Title: Letter from Captain V.C. Best to Hugh Keenleyside.
Subject: Japanese-Canadian education, military service and internment.
Creator: Captain V.C. Best and unknown newspapers.
Date: February 7, 1943.
Citation: Library and Archives Canada, RG25, vol. 3037, file 4166-40, Captain V.C. Best to Hugh Keenleyside, 7 February, 1943.
Resource cited in:
Dear Dr. Keenleyside,
Herewith cuttings from papers dealing with the B.C. Minister of Education’s proposal to deny the Japanese and Canadian-Japanese children the right to education.
It is quite evident that no municipality can carry an influx of children without having to meet the taxes locally – and that if the parents are not taxed, the resident taxpayers must pay more than their share. It would seem right that the Dominion Government should take a fair share of the costs of evacuees education – but to attempt to outlaw the children is very cowardly, to say the least, and it also opens the door to the future outlawry of Chinese, Indians, Negroes, Jews or any other minority that happens to displease the “powers that be” in the Legislature of the moment.
I am sure that the Dominion Government can be relied upon to use sufficient pressure on the B.C. Legislature to prevent action that can only be construed as pandering to Nazism. I hope it will.
Please note that 28,000 American-Japanese have been enlisted to fight for U.S.A. It is time that Canada took the same action.

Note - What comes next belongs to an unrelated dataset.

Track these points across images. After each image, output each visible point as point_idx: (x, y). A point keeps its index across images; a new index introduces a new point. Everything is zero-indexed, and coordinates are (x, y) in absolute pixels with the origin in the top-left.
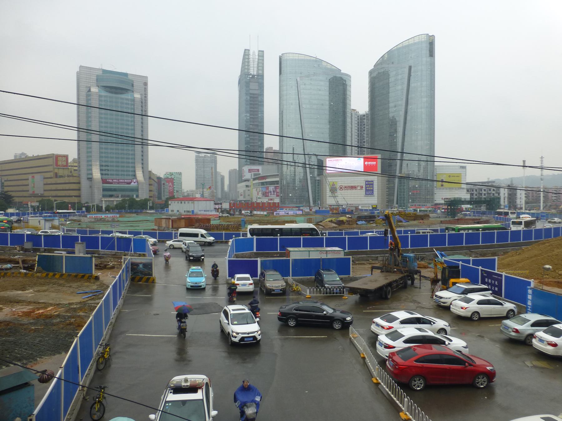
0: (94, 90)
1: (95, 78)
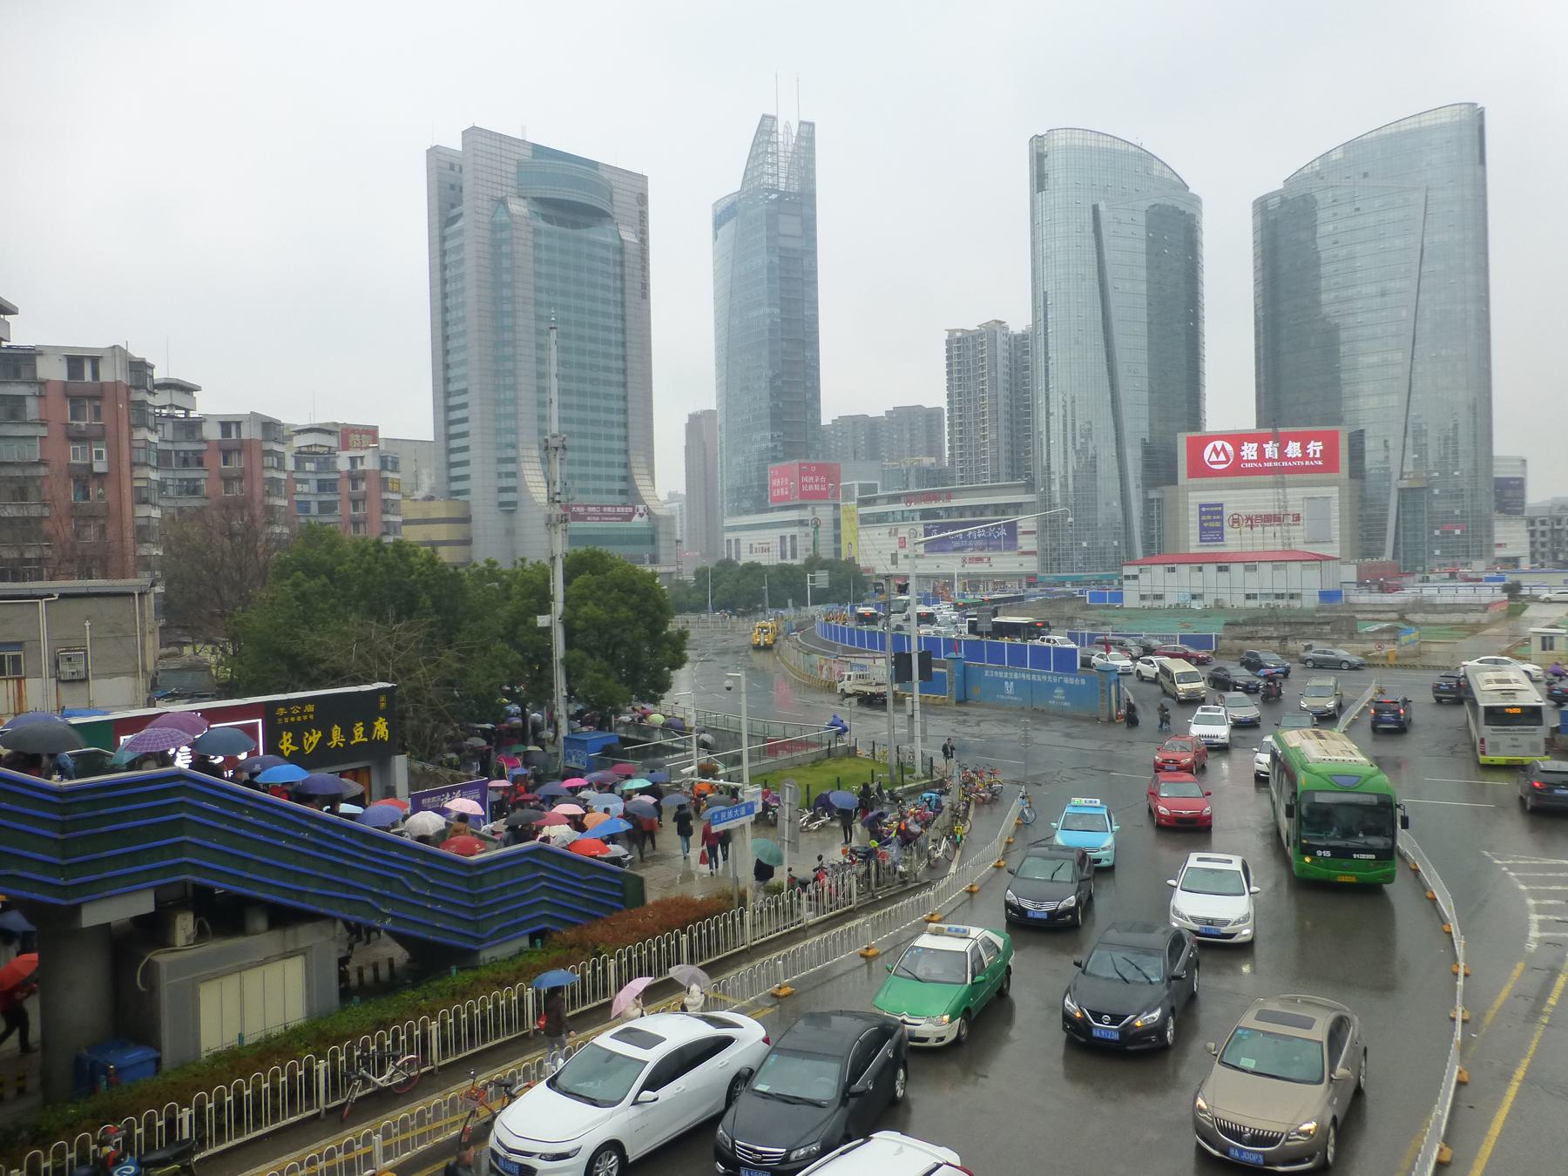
0: (518, 207)
1: (513, 169)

It is manifestly unfair that our sons should take the risk of death, disablement, sickness and that the wives of these soldiers should be denied the right of motherhood through death etc and that Canadian-Japanese should be granted the privilege of absolute personal safety, when rightly they should share the common danger. It is time that the opinions of political leaders suffering from mass hysteria should be firmly discarded. I refer to B.C.
I have had many letters from the Can-Japanese, and many of them are quite happy in their new environment, albeit homesick for their homes in B.C. In many of the letters were references to the courtesy and consideration shown to them by the R.C.M.P. covering Hastings Park, escort duty and camp life. They speak very highly of the R.C.M.P. and consider them good friends to have.